A população utiliza-se de linhas em trânsito, com passagem pela localidade. Existe transporte regulamentado por van, licitadas em 15 processos licitatórios entre 1997 e 2001.  As análises de demanda estão contempladas na proposta da nova rede de transportes intermunicipal metropolitano e rodoviário, em fase de estudos, com base no Plano Diretor de Transportes da Região Metropolitana de Natal e  de Transportes Rodoviários do RN.

Qual a dificuldade em oferecer um sistema de transporte intermunicipal mais eficiente?
O crescimento acelerado de algumas localidades tende a aumentar a demanda de passageiros. E ainda a mudança nos desejos de deslocamentos da população que precisam de novas ligações.
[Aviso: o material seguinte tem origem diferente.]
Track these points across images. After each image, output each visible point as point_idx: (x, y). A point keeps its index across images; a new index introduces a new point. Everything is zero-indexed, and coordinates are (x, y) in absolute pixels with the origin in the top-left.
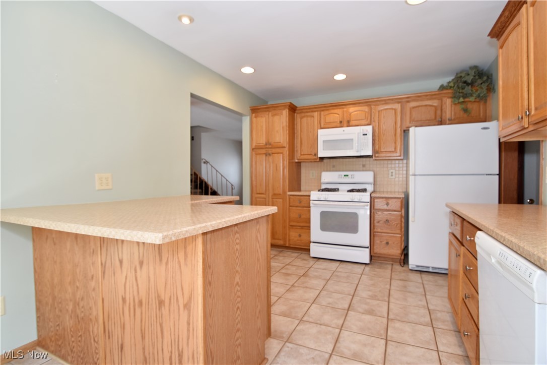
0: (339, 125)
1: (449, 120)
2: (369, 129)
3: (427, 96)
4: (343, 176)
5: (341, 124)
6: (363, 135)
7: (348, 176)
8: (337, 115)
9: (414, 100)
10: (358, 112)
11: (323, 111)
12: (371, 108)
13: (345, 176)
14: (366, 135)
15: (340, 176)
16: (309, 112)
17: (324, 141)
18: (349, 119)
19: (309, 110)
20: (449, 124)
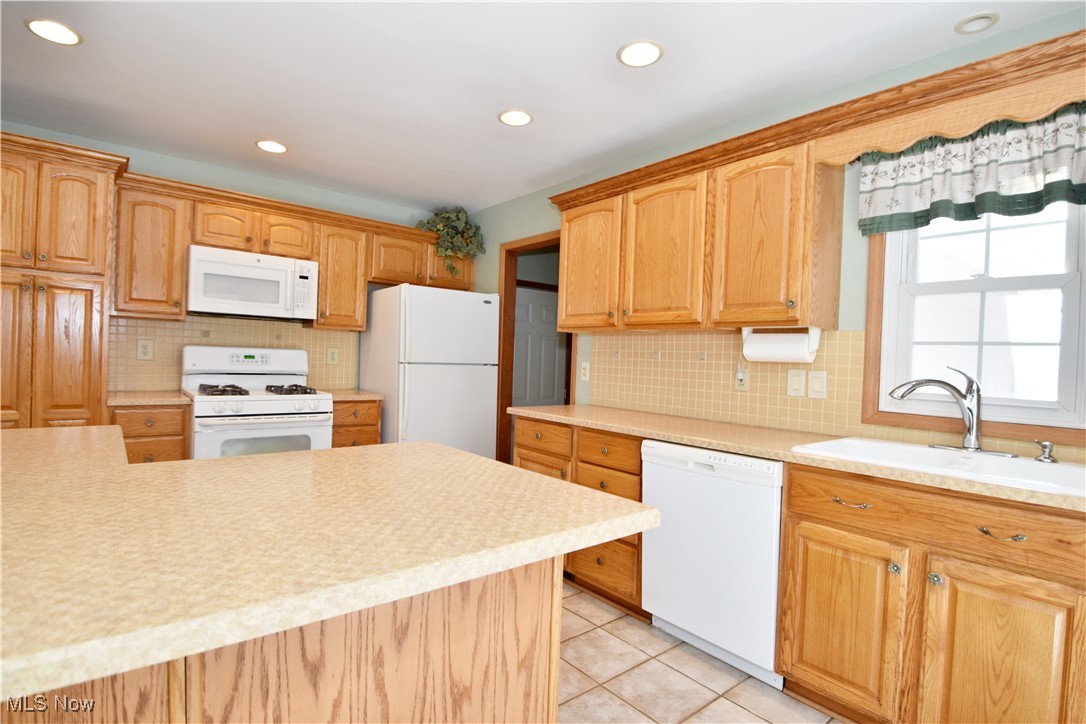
0: (243, 245)
1: (431, 278)
2: (312, 268)
3: (404, 232)
4: (242, 358)
5: (247, 245)
6: (301, 277)
7: (253, 357)
8: (240, 222)
9: (385, 234)
10: (289, 228)
11: (202, 202)
12: (313, 227)
13: (246, 357)
14: (306, 278)
15: (234, 358)
16: (159, 194)
17: (205, 274)
18: (266, 238)
19: (161, 190)
20: (429, 286)
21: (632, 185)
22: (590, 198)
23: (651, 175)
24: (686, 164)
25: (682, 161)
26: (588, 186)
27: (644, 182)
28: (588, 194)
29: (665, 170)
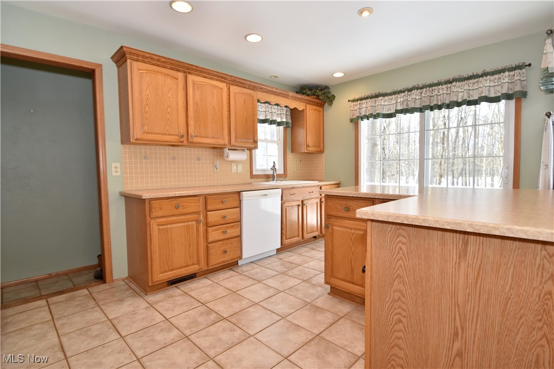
21: (188, 71)
22: (158, 63)
23: (201, 72)
24: (218, 76)
25: (218, 75)
26: (162, 57)
27: (197, 73)
28: (158, 60)
29: (209, 74)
Esperamos  com a nova rede, em fase final de ajuste, oferecer um atendimento mais eficiente à população.

Recentemente, algumas empresas de ônibus entregaram as linhas que operavam fazendo a ligação entre o interior e a capital, sob alegação da concorrência com os carros de “lotação”.
Apesar da fiscalização ser realizada com todos os recursos humanos, tecnológicos e logísticos disponíveis nesta autarquia, os transportadores clandestinos ainda persistem por inúmeros fatores que independem da atuação administrativa deste órgão. Esta “concorrência”  acontece pela  outorga indiscriminada de autorizações para táxi (carro de fretamento individual com placa de aluguel), assim, os “autorizatários de táxi”    operam dessa forma sob a alegação de que é a única fonte de renda e única profissão nestes municípios, revelando que há um problema social e cultural em nosso Estado. Mas vale lembrar que a resolução 514/77, de 11 de abril de 1977, que permitia o serviço de lotação de veículos de transporte individual de passageiros como se transporte coletivo fosse, foi revogada pela Resolução 298, de 21 de novembro de 2008.
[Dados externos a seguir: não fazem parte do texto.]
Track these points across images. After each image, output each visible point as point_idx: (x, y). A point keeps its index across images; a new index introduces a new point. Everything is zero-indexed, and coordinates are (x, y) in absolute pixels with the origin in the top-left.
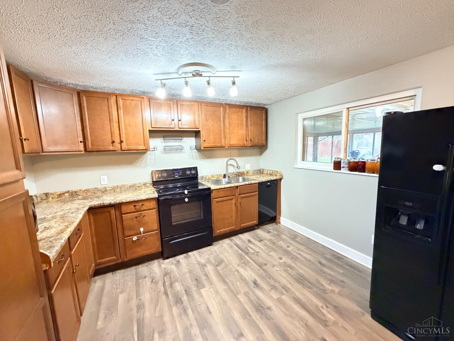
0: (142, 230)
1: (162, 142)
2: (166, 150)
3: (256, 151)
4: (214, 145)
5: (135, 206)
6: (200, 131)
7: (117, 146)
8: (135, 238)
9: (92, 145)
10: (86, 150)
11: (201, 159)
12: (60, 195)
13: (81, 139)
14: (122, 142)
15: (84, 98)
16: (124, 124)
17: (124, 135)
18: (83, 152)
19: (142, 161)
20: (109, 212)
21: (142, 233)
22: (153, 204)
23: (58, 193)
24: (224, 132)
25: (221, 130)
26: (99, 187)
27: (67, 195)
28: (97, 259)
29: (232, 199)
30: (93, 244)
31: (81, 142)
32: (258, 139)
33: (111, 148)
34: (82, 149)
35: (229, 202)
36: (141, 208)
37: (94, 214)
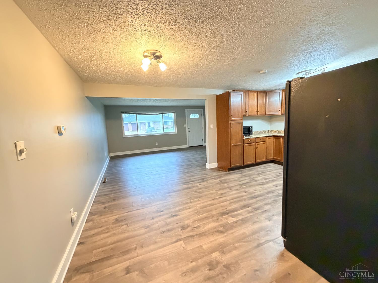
13: (280, 109)
15: (284, 92)
18: (280, 115)
20: (280, 139)
23: (275, 131)
27: (277, 132)
28: (274, 156)
30: (273, 150)
31: (280, 110)
34: (280, 113)
37: (275, 138)
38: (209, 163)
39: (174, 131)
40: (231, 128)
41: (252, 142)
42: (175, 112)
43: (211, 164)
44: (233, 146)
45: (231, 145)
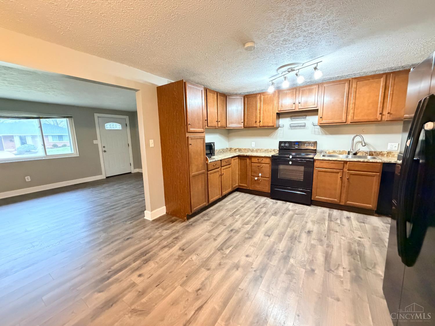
0: (260, 175)
1: (289, 121)
2: (292, 127)
4: (331, 121)
5: (258, 159)
6: (318, 110)
7: (258, 124)
8: (256, 178)
9: (247, 124)
10: (244, 127)
11: (324, 134)
12: (235, 150)
13: (243, 121)
14: (260, 121)
15: (246, 98)
16: (263, 111)
17: (262, 117)
18: (243, 128)
19: (275, 134)
20: (246, 159)
21: (260, 177)
22: (268, 161)
23: (235, 149)
24: (347, 108)
26: (251, 148)
28: (239, 183)
29: (338, 173)
30: (238, 174)
31: (242, 122)
33: (255, 125)
34: (242, 126)
35: (334, 174)
36: (261, 162)
37: (241, 159)
38: (152, 211)
39: (73, 152)
40: (190, 146)
41: (217, 167)
42: (71, 117)
43: (154, 212)
44: (194, 176)
45: (190, 176)
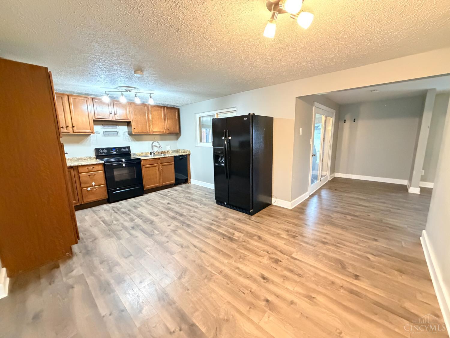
0: (94, 184)
1: (101, 128)
2: (105, 134)
3: (173, 137)
4: (142, 131)
5: (88, 168)
6: (130, 122)
7: (70, 130)
8: (89, 189)
11: (133, 141)
14: (73, 127)
17: (75, 122)
19: (87, 141)
20: (70, 171)
21: (94, 186)
22: (101, 167)
24: (149, 124)
25: (146, 122)
29: (156, 166)
32: (173, 128)
33: (66, 131)
35: (154, 168)
36: (92, 170)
Quais as medidas adotadas pelo DER para atender estes municípios ao fim do aviso prévio para desativação destas empresas? Há processo de licitação aberto para estas linhas ou a população ficará “ao Deus dará”?
Diante da comunicação da desistência de uma linha, a empresa fica obrigada a manter a prestação do serviço por um período de 60 dias. O DER pode outorgar, em caráter emergencial, autorização para outra empresa continuar a operação da linha, até a licitação da mesma. O DER está avaliando cada situação. Ao final da proposta da nova rede de transportes intermunicipal,  prevista para ocorrer em novembro, deverá ser aberto  processo licitatório para as linhas propostas.

Até lá?
Existem localidades que possuem outras opções, tais como vans ou outra empresa, e o DER está avaliando a efetivação do serviço emergencial ou readequação da oferta existente.
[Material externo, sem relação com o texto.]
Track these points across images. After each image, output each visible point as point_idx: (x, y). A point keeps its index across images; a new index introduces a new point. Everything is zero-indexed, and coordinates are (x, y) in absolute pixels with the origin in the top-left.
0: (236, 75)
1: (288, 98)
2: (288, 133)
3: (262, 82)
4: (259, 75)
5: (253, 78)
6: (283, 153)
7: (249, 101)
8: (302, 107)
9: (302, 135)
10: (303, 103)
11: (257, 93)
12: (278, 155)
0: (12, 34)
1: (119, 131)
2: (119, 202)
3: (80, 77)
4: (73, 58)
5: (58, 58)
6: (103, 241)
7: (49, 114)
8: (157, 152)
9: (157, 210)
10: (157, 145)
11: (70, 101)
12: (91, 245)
O ano passado, o DER iniciou uma fiscalização rigorosa junto aos transportes clandestinos que foi suspensa, para que estes loteiros encaminhassem proposta para regularização dos transportes. Houve avanço neste acordo? O DER irá retomar esta fiscalização?
O DER continua a fiscalizar de acordo com suas competências e sua estrutura, apenas não realiza a fiscalização conjunta, como naquela operação.

Os loteiros alegam que a concorrência com as empresas de ônibus é feita por permissionários de vans que desrespeitam os horários fixados pelo DER. Como este serviço é fiscalizado?
O transporte regulamentado é fiscalizado nos terminais de origem, pelos agentes de fiscalização, e durante os trajetos de algumas linhas, existe também  monitoramento por meio de GPS.

O DER tem como mensurar quantos transportes clandestinos circulam hoje no Estado?
Não. Estes estudos buscará quantificar a demanda transportada pelo transporte não regulamentado.